▶ Study text:
· · · · ·

Omni-modal Goal Conditioning

• Omni-modal goal conditioning is a framework that integrates various goal inputs like language, images, and poses to enable flexible and robust decision-making in AI systems.
• Architectural implementations feature unified encoders, transformer-based cross-modal fusion, and modality dropout, leading to improved generalization and transfer capabilities.
• Training strategies employ supervised, auxiliary, and diffusion objectives with difficulty-aware sampling to ensure robustness against missing modalities and scalability across domains.

Omni-modal goal conditioning refers to the capability of an artificial agent or generative model to interpret and act upon a goal specification provided in any of several distinct, possibly complementary, modalities—such as natural language, images, structured poses, spatial coordinates, or geometric controls. Unlike traditional systems restricted to a single mode of goal input (e.g., only language instructions or discrete spatial targets), omni-modal systems are explicitly designed for robust cross-modal fusion, compositionality, and adaptation, enabling flexible interfacing, broader generalization, and efficient transfer across domains or platforms.

· · · · ·

▶ Dataset excerpts:
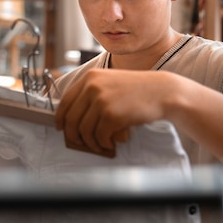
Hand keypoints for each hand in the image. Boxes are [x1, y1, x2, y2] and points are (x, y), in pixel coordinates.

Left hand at [55, 69, 173, 153]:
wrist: (162, 91)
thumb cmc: (138, 90)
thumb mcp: (110, 82)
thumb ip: (92, 94)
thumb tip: (73, 117)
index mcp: (90, 77)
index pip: (65, 101)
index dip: (60, 118)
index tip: (61, 128)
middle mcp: (92, 87)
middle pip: (71, 118)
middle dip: (73, 135)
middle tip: (79, 142)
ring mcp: (101, 100)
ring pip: (84, 130)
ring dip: (90, 142)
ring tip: (100, 145)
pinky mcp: (112, 115)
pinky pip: (99, 136)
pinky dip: (103, 144)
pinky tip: (110, 143)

· · · · ·

▶ Study questions:
1: Duplicate the omni-modal goal conditioning text from "Omni-modal goal conditioning refers" down to "domains or platforms.".
2: Go on with the text on omni-modal goal conditioning from the point where it stops.

▶ Response list:
1:
Omni-modal goal conditioning refers to the capability of an artificial agent or generative model to interpret and act upon a goal specification provided in any of several distinct, possibly complementary, modalities—such as natural language, images, structured poses, spatial coordinates, or geometric controls. Unlike traditional systems restricted to a single mode of goal input (e.g., only language instructions or discrete spatial targets), omni-modal systems are explicitly designed for robust cross-modal fusion, compositionality, and adaptation, enabling flexible interfacing, broader generalization, and efficient transfer across domains or platforms.

2:
1. Core Principles and Formal Definition

Omni-modal goal conditioning extends the input space of policies or generative models to accept and align representations from multiple goal modalities. Consider the general setting of a conditional policy $\pi_\theta$ for agents, with parameters $\theta$, and a set of modalities $M$. Each goal $g$ is expressed as a collection $\{g_m\}_{m\in M}$, where $g_m$ might be an instruction $l_g$, an image $I_g$, a pose $p_g$, or other structured representations. The joint policy operates as:

$\pi_\theta(a \mid s, \{g_m\}_{m\in M})$

where $a$ is the action, $s$ the current state, and $\{g_m\}$ is a subset of possible modalities present at test time. Fusion strategies (concatenation, projection, or transformer-based cross-modal attention) unify these heterogenous embeddings into a single input for downstream reasoning or synthesis (Hirose et al., 23 Sep 2025, Li et al., 27 Feb 2025, Khanna et al., 2024).

Goal modalities in practice include:

• Language ($l_g$): arbitrary instructions or descriptions.
• Images ($I_g$): visual references, either global or egocentric.
• Poses ($p_g$): spatial targets, coordinates, or geometric constraints.
• Semantic categories or bounding structures.
• Progress indicators (scalar or text, reflecting task completion).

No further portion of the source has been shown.